## AUFGABE
Prüfe für jede der folgenden Aussagen, ob sie mit dem Text über Hierarchien übereinstimmt, und antworte jeweils mit Ja oder Nein samt den entscheidenden Worten des Textes als genauem Zitat. 1. Laut Text machen etwa 60 Prozent aller Bewohner der Industrienationen Dienst nach Vorschrift. 2. Der Text bezeichnet Charlie Chaplins «Modern Times» als Tonfilm. 3. Der Text sagt, die Zahl der Arbeitslosen sei noch nie so niedrig gewesen.

┌─ TEXTABSCHNITT

Josefine Fett
Hierarchien stehen den tiefen Sehnsüchten des Menschen nach echter Verbindung, gemeinsamem Wachstum und Potenzialentwicklung im Wege. Was wäre, wenn das Zusammenleben und gemeinsame Arbeiten auf Augenhöhe stattfände? Verbunden durch eine Aufgabe, bei der jeder seine Talente und Fähigkeiten einsetzen kann?
Kinder, die ins Spiel versunken sind, machen es so. Und im Sport würde ein guter Torschütze nie als Mittelstürmer eingesetzt werden. Das wäre kontraproduktiv. Die gemeinsame Sache – oder nennen wir es das «Spiel» – steht im Vordergrund.
Hierarchien, die mit Beginn der Industrialisierung Anfang des 18. Jahrhunderts Menschen zu Objekten oder sogar zu «Maschinen» machten, sind nicht nur kontraproduktiv, sondern in allen Bereichen zerstörerisch.
Charlie Chaplin hat es uns in seinem Stummfilmklassiker «Modern Times» eindringlich vor Augen geführt. Entmenschlichung und Ausbeutung führen zu einem Irrsinn, der in Krankheit und Kriminalität endet. Ein schockierender Spiegel!
Durch alle Epochen hinweg haben sich Menschen dagegen gewehrt, hierarchisch verwaltet zu werden. Das Verlangen nach Menschenwürde, der Wunsch nach tiefer menschlicher Verbindung, so zusammenzuleben und zu arbeiten, dass man seine Potenziale und Fähigkeiten entwickeln kann, sind Bedürfnisse, die immer wichtiger werden.
Mit dem Übergang des Hightech-Zeitalters in den aktuellen Zeitgeist des 21. Jahrhunderts stehen wir an der Schwelle der Ära des «Ich im Wir». Was genau heisst das? Das klingt reichlich theoretisch, werden Sie nun einwenden und fragend die Augenbrauen hochziehen. Dann schauen Sie sich doch mal um! Noch nie war die Zahl der Arbeitslosen so hoch. Die Angst, von heute auf morgen auf der Strasse zu stehen, ist gerade für die Älteren unter uns ein ständiger Begleiter. Als Einzelkämpfer, abgetrennt und isoliert von unserem Urbedürfnis nach Nähe und Verbindung, fristen wir ein isoliertes Dasein.
Gemäss Umfragen machen etwa 60 Prozent aller Bewohner der Industrienationen Dienst nach Vorschrift. In den USA liegt die Quote sogar um ein Vielfaches höher. Dass wir herausfordernden Zeiten entgegenblicken, ist mittlerweile allen klar geworden: Dank den Errungenschaften von Industrie und Wirtschaft sowie Bildung, die für alle zugänglich geworden ist, sind wir nicht länger gewillt, uns durch hierarchisch geformte Strukturen unser Leben und unsere Arbeit vorschreiben zu lassen.
Hierarchie ade! Die Rufe nach echter Gemeinschaft und Begegnungen auf Augenhöhe erwachen. Dafür steht dieses Jahrtausend und dafür stehen Europa und seine Menschen. Ich sehe dieser herausfordernden Zeit mit Spannung entgegen und freue mich auf die Entwicklung von neuen humanen Lebens-, Arbeits- und Unternehmensformen.

└─
┌─ DATENAUSZÜGE

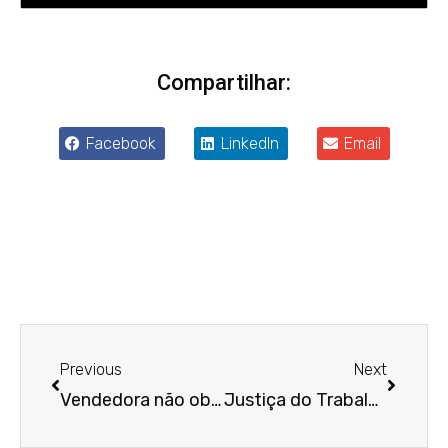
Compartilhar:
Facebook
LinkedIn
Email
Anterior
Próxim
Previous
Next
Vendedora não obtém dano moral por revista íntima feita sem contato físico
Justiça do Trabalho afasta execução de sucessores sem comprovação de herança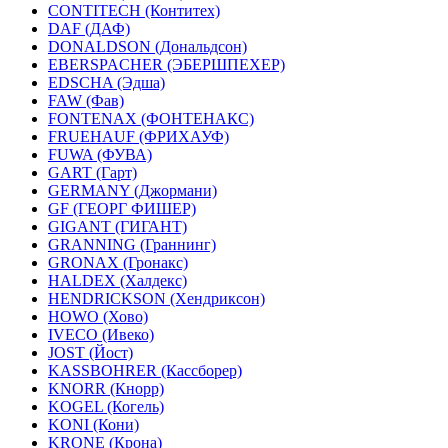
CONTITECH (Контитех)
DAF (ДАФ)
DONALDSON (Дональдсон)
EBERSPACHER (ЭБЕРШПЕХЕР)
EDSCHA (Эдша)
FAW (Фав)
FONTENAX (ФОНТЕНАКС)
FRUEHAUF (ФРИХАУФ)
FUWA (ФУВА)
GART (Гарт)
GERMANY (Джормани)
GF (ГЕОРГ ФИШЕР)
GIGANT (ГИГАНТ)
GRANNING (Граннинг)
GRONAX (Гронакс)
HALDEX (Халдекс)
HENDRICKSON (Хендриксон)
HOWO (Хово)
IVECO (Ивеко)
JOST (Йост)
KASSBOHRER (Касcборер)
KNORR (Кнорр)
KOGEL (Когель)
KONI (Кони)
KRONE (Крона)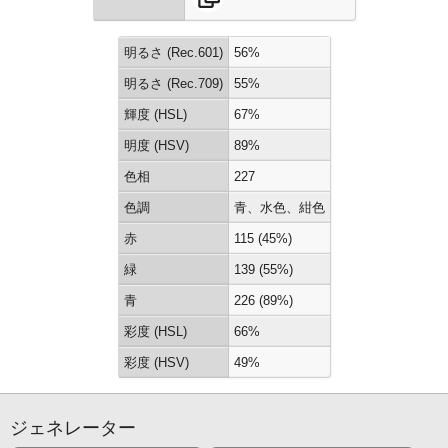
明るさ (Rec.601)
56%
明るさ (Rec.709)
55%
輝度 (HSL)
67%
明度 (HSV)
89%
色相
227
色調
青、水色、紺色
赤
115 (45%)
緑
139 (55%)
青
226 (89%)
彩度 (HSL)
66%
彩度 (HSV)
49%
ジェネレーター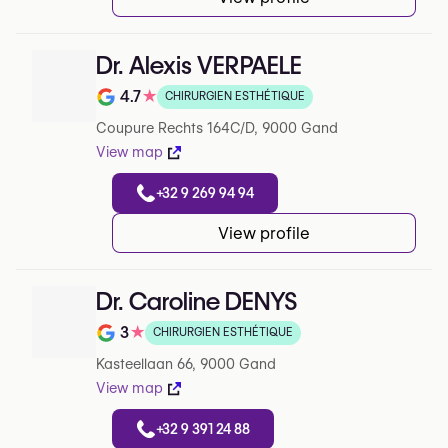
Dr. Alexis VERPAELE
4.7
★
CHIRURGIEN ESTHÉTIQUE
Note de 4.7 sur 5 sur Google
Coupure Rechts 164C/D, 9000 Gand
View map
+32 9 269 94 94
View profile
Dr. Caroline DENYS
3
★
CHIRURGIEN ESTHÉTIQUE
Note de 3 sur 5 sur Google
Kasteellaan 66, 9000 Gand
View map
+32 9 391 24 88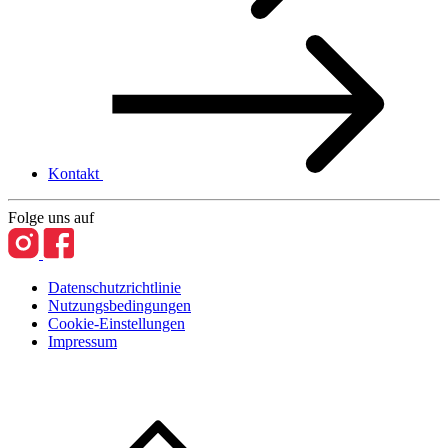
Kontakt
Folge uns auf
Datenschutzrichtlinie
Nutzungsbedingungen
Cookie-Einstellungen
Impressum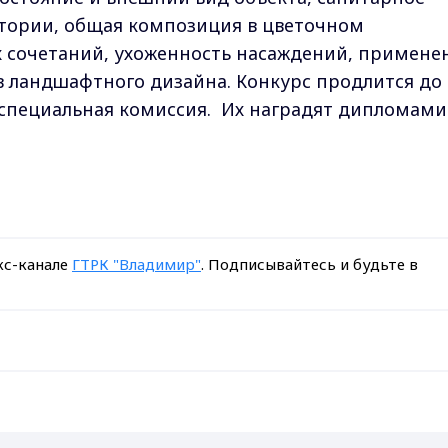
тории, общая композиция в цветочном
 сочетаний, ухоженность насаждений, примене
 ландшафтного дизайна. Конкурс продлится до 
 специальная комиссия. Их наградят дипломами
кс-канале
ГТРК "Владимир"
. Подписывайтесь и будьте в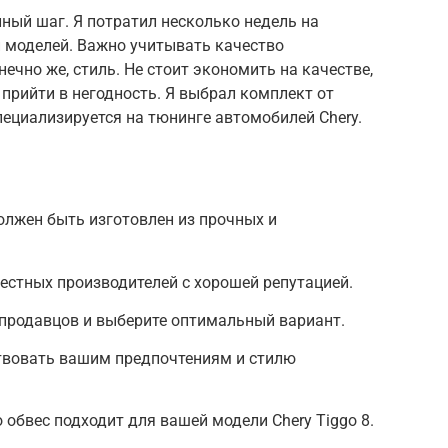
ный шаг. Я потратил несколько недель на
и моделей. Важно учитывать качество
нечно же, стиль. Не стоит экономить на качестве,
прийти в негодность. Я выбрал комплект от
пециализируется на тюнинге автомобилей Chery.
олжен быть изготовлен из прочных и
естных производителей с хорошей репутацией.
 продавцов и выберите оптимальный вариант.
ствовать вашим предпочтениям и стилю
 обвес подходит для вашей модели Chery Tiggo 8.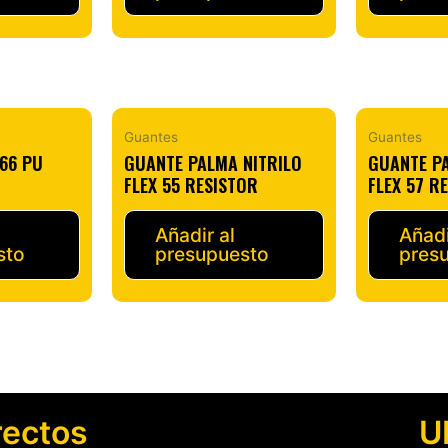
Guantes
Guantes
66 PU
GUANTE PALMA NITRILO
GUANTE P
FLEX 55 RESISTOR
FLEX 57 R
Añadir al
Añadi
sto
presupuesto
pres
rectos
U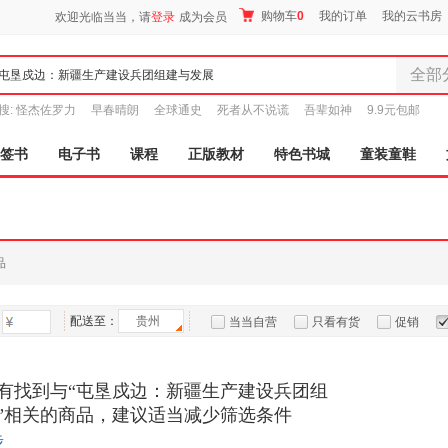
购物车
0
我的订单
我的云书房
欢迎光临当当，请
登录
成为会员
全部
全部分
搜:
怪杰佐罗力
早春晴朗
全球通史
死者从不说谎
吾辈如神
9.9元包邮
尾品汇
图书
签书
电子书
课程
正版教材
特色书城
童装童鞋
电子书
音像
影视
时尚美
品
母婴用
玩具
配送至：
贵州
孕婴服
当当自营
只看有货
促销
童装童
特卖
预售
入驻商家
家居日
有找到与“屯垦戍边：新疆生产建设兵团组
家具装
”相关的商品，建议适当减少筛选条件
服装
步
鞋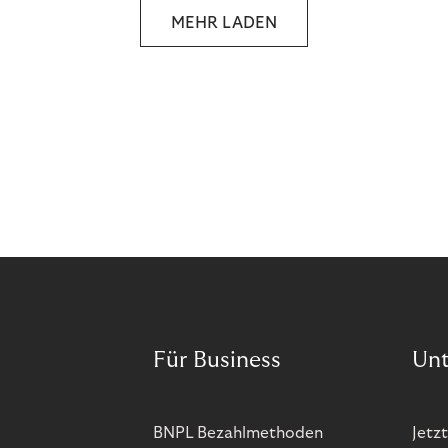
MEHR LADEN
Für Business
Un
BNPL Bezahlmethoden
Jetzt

└─
┌─ DATENAUSZÜGE

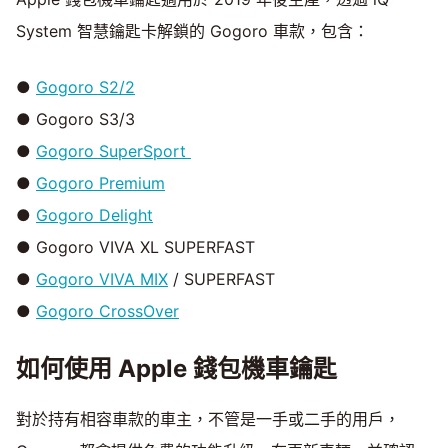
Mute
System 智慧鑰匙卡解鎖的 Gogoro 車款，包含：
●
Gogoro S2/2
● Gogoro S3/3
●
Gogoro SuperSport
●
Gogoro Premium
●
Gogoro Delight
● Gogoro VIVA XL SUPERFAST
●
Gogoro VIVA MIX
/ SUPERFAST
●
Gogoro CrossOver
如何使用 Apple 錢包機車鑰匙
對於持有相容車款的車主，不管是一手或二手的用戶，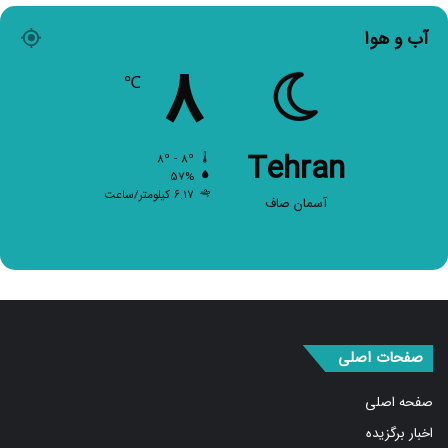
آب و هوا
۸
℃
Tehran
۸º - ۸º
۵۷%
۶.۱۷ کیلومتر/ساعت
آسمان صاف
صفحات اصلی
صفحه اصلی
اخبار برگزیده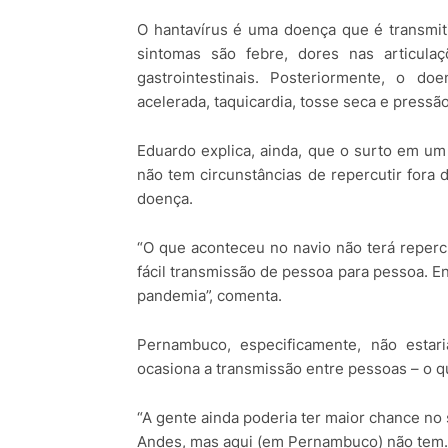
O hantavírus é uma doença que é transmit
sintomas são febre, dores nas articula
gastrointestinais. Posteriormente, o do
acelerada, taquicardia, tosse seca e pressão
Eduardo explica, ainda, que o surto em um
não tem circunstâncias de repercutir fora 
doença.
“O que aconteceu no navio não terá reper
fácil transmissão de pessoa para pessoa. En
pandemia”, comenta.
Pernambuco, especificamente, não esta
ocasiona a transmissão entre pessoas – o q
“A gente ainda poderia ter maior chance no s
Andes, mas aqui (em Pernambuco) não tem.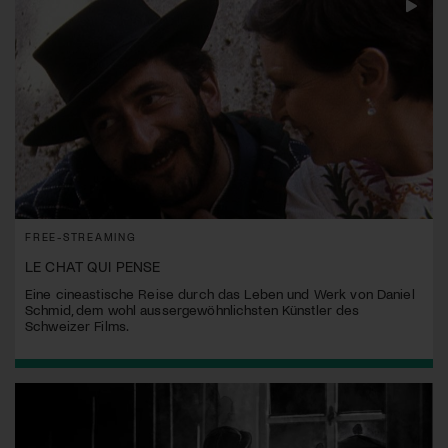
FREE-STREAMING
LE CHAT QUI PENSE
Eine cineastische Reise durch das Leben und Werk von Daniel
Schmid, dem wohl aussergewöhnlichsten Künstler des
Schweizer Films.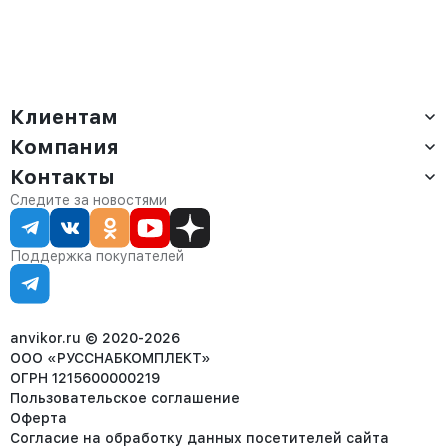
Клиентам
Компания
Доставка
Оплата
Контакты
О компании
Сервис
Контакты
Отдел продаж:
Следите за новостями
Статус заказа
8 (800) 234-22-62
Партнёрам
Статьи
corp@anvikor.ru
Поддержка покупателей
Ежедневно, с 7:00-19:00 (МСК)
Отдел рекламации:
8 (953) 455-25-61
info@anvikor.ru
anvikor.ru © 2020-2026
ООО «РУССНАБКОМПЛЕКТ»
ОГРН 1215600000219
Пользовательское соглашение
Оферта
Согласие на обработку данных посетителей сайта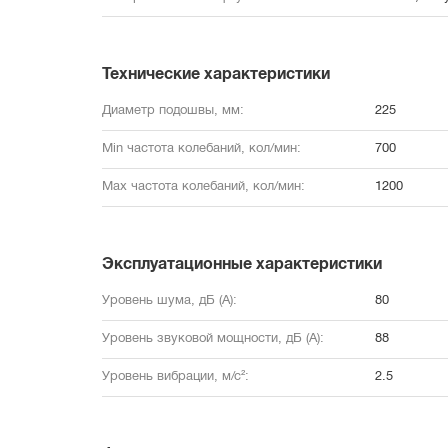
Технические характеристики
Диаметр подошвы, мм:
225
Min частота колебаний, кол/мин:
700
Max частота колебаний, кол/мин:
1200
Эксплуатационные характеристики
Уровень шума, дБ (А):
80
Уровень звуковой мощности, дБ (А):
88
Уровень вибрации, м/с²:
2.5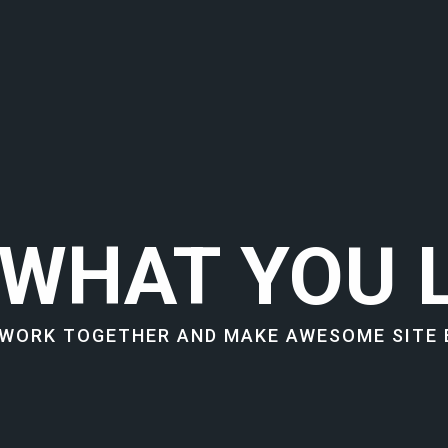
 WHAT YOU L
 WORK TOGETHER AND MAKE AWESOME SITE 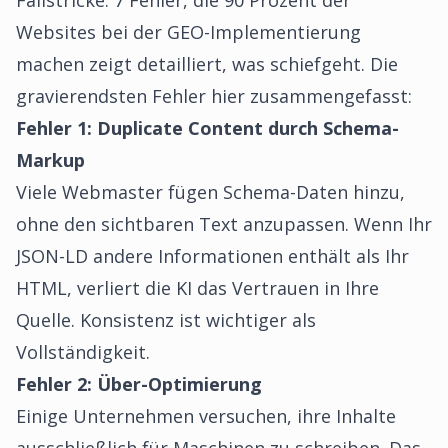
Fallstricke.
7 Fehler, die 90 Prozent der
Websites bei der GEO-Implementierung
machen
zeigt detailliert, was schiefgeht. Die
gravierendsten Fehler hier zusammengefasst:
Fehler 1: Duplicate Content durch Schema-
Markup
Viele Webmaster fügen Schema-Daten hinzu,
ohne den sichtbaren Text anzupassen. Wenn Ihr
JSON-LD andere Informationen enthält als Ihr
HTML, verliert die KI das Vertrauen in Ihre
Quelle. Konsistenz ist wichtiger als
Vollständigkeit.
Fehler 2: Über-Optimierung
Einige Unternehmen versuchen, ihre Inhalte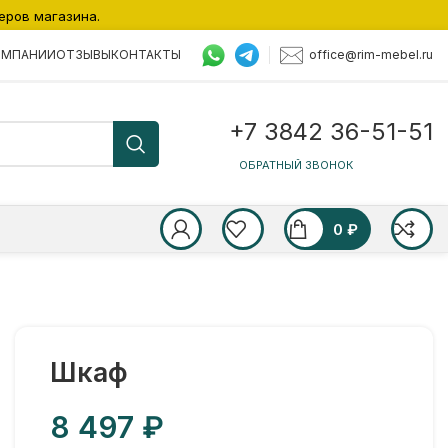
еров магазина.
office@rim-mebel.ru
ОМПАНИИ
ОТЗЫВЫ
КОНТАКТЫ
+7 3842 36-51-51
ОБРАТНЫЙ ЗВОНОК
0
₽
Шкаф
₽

└─

## ANTWORTBEREICH
1. Ja: „Gemäss Umfragen machen etwa 60 Prozent aller Bewohner der Industrienationen Dienst nach Vorschrift."
2. Nein: „in seinem Stummfilmklassiker «Modern Times»"
3. Nein: „Noch nie war die Zahl der Arbeitslosen so hoch."